Jarro de agua fría | La Lupa

Real Zaragoza 1 – 2 Osasuna

Una vez más, como en todas las temporadas, llegó el momento de recibir la visita del equipo al que todos, tal cual si se tratase de una mascota, hemos adoptado como rival preferido, como ese querido enemigo que nos sirve de referencia tribal. Un enemigo nacido de la proximidad, que suele ser abastecedora y no escasa, de semejantes circunstancias. Una vez más se invocaron las buenas intenciones institucionales y una vez más, en ambas aficiones, no faltaron los elementos discordantes dispuestos a no dejar crecer esa frágil y aún lejana paz deseada por muchos. En fin, una vez más, nada nuevo bajo el sol.

Salvo en el resultado, claro, porque ahí sí que hubo novedades con respecto a lo que estábamos acostumbrados, no tanto en los enfrentamientos con Atlético Osasuna como en la propia marcha de la liga en sí. Un Real Zaragoza poderoso, dotado de altas prestaciones, y con un rendimiento eficiente en la liga, de hasta dos puntos por partido, se encontraba otra vez ante la oportunidad de dar ese paso fuerte hacia la cima, dados los tropezones de Barcelona y Sevilla. Pero no supo estar por entero a la altura de las circunstancias. Además, tampoco la suerte jugó a su favor.

Era un partido aparentemente fácil, una ocasión para sumar puntos y de hecho empezó según el patrón clásico de dominio local, plasmado en ataques sucesivos, uno de los cuales fructificó en un gran gol de Diego Milito. Osasuna jugaba a lo suyo: estructura defensiva, contragolpe y a ver qué pasa. La segunda parte fue melón amargo. El aparente dominio zaragocista se transformó en intermitente y declinó como el ocaso hasta convertir el encuentro en un grisáceo y nada halagüeño presagio.

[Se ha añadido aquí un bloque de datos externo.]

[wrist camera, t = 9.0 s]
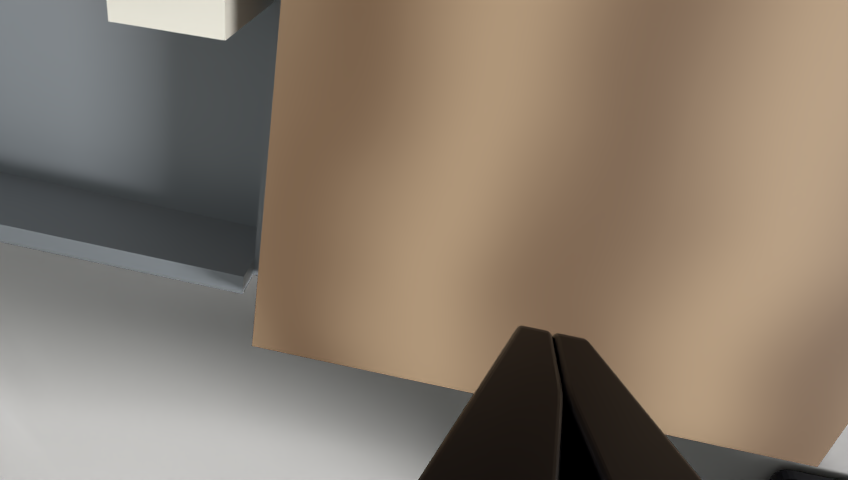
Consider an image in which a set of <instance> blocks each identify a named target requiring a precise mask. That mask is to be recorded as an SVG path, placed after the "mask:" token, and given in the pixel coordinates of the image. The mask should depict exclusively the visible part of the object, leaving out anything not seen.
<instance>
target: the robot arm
mask: <svg viewBox="0 0 848 480" xmlns="http://www.w3.org/2000/svg"><path fill="white" fill-rule="evenodd" d="M418 480H701V478H700V477H699V476H698V475H697V473H696V472H695V471H694V470H693V468H692V467H691V466H690V465H689V464H688V462H687V461H686V460H685V459H684V457H683V456H682V455H681V454H680V453H679V451H678V450H677V449H676V448H675V446H674V445H673V444H672V443H671V442H670V440H669V439H668V438H667V437H666V435H665V434H664V433H663V432H662V430H661V429H660V428H659V427H658V426H657V424H656V423H655V422H654V421H653V419H652V418H651V417H650V416H649V415H648V413H647V412H646V411H645V410H644V408H643V407H642V406H641V405H640V404H639V402H638V401H637V400H636V399H635V397H634V396H633V395H632V394H631V392H630V391H629V390H628V389H627V388H626V386H625V385H624V384H623V383H622V381H621V380H620V379H619V378H618V377H617V375H616V374H615V373H614V372H613V370H612V369H611V368H610V367H609V366H608V364H607V363H606V362H605V361H604V359H603V358H602V357H601V356H600V354H599V353H598V352H597V351H596V350H595V348H594V347H593V346H592V345H591V343H590V342H589V341H587V340H586V339H584V338H580V337H575V336H570V335H565V334H560V333H556V334H554V335H553V336H552V334H551V333H550V332H549V331H546V330H542V329H537V328H532V327H528V326H522V325H521V326H518V327H517V328H516V329H515V331H514V332H513V334H512V336H511V337H510V339H509V340H508V342H507V343H506V345H505V346H504V348H503V349H502V351H501V353H500V354H499V356H498V357H497V359H496V360H495V362H494V363H493V365H492V366H491V368H490V370H489V371H488V373H487V374H486V376H485V377H484V379H483V380H482V382H481V384H480V385H479V387H478V388H477V390H476V391H475V393H474V394H473V396H472V397H471V399H470V401H469V402H468V404H467V405H466V407H465V408H464V410H463V411H462V413H461V414H460V416H459V418H458V419H457V421H456V422H455V424H454V425H453V427H452V428H451V430H450V431H449V433H448V435H447V436H446V438H445V439H444V441H443V442H442V444H441V445H440V447H439V448H438V450H437V452H436V453H435V455H434V456H433V458H432V459H431V461H430V462H429V464H428V465H427V467H426V469H425V470H424V472H423V473H422V475H421V476H420V478H419V479H418ZM770 480H835V479H831V478H826V477H821V476H817V475H812V474H807V473H803V472H798V471H793V470H783V471H779V472H777V473H775V474H774V475H773V476H772V477H771V479H770Z"/></svg>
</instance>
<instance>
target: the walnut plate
mask: <svg viewBox="0 0 848 480" xmlns="http://www.w3.org/2000/svg"><path fill="white" fill-rule="evenodd" d="M521 325H522V326H528V327H532V328H537V329H542V330H546V331H549V332H550V333H551V334H552V336H553V335H554V334H556V333H560V334H565V335H570V336H575V337H580V338H584V339H586V340H587V341H589V342H590V343H591V345H592V346H593V347H594V348H595V350H596V351H597V352H598V353H599V354H600V356H601V357H602V358H603V359H604V361H605V362H606V363H607V364H608V366H609V367H610V368H611V369H612V370H613V372H614V373H615V374H616V375H617V377H618V378H619V379H620V380H621V381H622V383H623V384H624V385H625V386H626V388H627V389H628V390H629V391H630V392H631V394H632V395H633V396H634V397H635V399H636V400H637V401H638V402H639V404H640V405H641V406H642V407H643V408H644V410H645V411H646V412H647V413H648V415H649V416H650V417H651V418H652V419H653V421H654V422H655V423H656V424H657V426H658V427H659V428H660V429H661V430H662V432H663V433H664V434H666V435H670V436H675V437H680V438H684V439H689V440H694V441H698V442H703V443H708V444H712V445H717V446H722V447H726V448H731V449H736V450H740V451H745V452H750V453H754V454H759V455H764V456H768V457H773V458H778V459H782V460H787V461H792V462H796V463H801V464H806V465H810V466H815V467H818V465H819V464H820V462H821V461H822V460H823V458H824V457H825V455H826V454H827V453H828V451H829V450H830V448H831V447H832V446H833V444H834V443H835V441H836V440H837V438H838V437H839V436H840V434H841V433H842V431H843V430H844V429H845V427H846V426H847V424H848V0H281V7H280V19H279V31H278V43H277V55H276V67H275V79H274V91H273V103H272V114H271V126H270V138H269V150H268V162H267V174H266V186H265V198H264V210H263V222H262V234H261V246H260V258H259V269H258V281H257V293H256V305H255V317H254V329H253V341H252V346H255V347H259V348H264V349H269V350H273V351H278V352H283V353H287V354H292V355H297V356H301V357H306V358H311V359H315V360H320V361H325V362H329V363H334V364H339V365H343V366H348V367H353V368H357V369H362V370H367V371H371V372H376V373H381V374H385V375H390V376H395V377H399V378H404V379H409V380H413V381H418V382H423V383H427V384H432V385H437V386H441V387H446V388H451V389H455V390H460V391H465V392H469V393H475V391H476V390H477V388H478V387H479V385H480V384H481V382H482V380H483V379H484V377H485V376H486V374H487V373H488V371H489V370H490V368H491V366H492V365H493V363H494V362H495V360H496V359H497V357H498V356H499V354H500V353H501V351H502V349H503V348H504V346H505V345H506V343H507V342H508V340H509V339H510V337H511V336H512V334H513V332H514V331H515V329H516V328H517V327H518V326H521Z"/></svg>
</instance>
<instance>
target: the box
mask: <svg viewBox="0 0 848 480" xmlns="http://www.w3.org/2000/svg"><path fill="white" fill-rule="evenodd" d="M280 7H281V0H275V2H273V3H272V4H271V5H270V6H268V7H267V8H266V9H265V10H263V11H262V12H261V13H259V14H258V15H257V16H256V17H254V18H253V19H252V20H251V21H249V22H248V23H247V24H246V25H244V26H243V27H242V28H241V29H239V30H238V31H237V32H236V33H234V34H233V35H232V36H230V37H229V38H228V39H227V40H219V39H213V38H207V37H200V36H194V35H188V34H182V33H176V32H170V31H164V30H158V29H152V28H146V27H140V26H133V25H127V24H121V23H115V22H109V21H108V12H107V1H106V0H0V242H3V243H8V244H12V245H17V246H21V247H26V248H31V249H35V250H40V251H45V252H49V253H54V254H59V255H63V256H68V257H73V258H77V259H82V260H87V261H91V262H96V263H100V264H105V265H110V266H114V267H119V268H124V269H128V270H133V271H138V272H142V273H147V274H152V275H156V276H161V277H166V278H170V279H175V280H179V281H184V282H189V283H193V284H198V285H203V286H207V287H212V288H217V289H221V290H226V291H231V292H235V293H240V294H243V292H244V290H245V288H246V287H247V285H248V283H249V281H250V279H251V278H252V276H253V275H258V269H259V258H260V246H261V234H262V222H263V210H264V198H265V186H266V174H267V162H268V150H269V138H270V126H271V114H272V103H273V91H274V79H275V67H276V55H277V43H278V31H279V19H280Z"/></svg>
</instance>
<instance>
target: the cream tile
mask: <svg viewBox="0 0 848 480" xmlns="http://www.w3.org/2000/svg"><path fill="white" fill-rule="evenodd" d="M106 1H107V12H108V21H109V22H115V23H121V24H127V25H133V26H140V27H146V28H152V29H158V30H164V31H170V32H176V33H182V34H188V35H194V36H200V37H207V38H213V39H219V40H227V39H228V38H229V37H230V36H232V35H233V34H234V33H236V32H237V31H238V30H239V29H241V28H242V27H243V26H244V25H246V24H247V23H248V22H249V21H251V20H252V19H253V18H254V17H256V16H257V15H258V14H259V13H261V12H262V11H263V10H265V9H266V8H267V7H268V6H270V5H271V4H272V3H273V2H275V0H106Z"/></svg>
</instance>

Faltando media hora ya se le hacía al equipo tan cuesta arriba el juego, que parecía que no ibamos a llegar. El equipo resultaba por momentos ahogado ante los navarros, a quienes les bastó dar un paso adelante en el centro del campo para acabar con las ideas locales. Se notó la ausencia de Zapater, siempre concentrado y combativo. Movilla estuvo bastante activo, pero desgraciadamente, no está en su mejor nivel, y la suplencia, lejos de estimularle, parece restarle ánimos. Ya fuera por la presión del rival, por un mal momento, o por su natural, Movilla no pudo echarse el equipo a las espaldas. Por su parte, Leonardo Ponzio, a quien no se le puede exigir más derroche y esfuerzo, parece marcado por el signo del gafe. El segundo gol es un injusto castigo a su sacrificio. Pero así es la vida.

En casi todas las temporadas sale un partido horrible (al menos), para olvidar, que permanece en el recuerdo de los aficionados como una muestra de lo mal que puede ir todo. Esta vez no podemos echarle la culpa al árbitro, que no necesitó emplear contra nosotros las negras artes. Cierto es que ni el Zaragoza mereció perder, ni Osasuna mereció siquiera empatar, pero también es cierto que llevábamos algunos partidos como local, tentando a la fortuna (recuérdese al Tarragona) y que algún jarro de agua fría podía caer.

Lo importante es que este partido quede como didáctica muestra para envites venideros, y que las lecciones recibidas no caigan en saco roto. Máxime ahora cuando aguardan en el calendario, de aquí a mitad de liga, contrincantes como Madrid, Sevilla, Valencia o Bilbao. De los resultados de esos enfrentamientos (y por supuesto del próximo contra Racing) dependerá mucho que lo del domingo pasado fuera un simple y momentaneo despertar, una simple interrupción y no el final, de ese sueño de gloria del que todos los zaragocistas, los que somos y los que serán, querremos seguir disfrutando, y al que no estamos dispuestos a renunciar.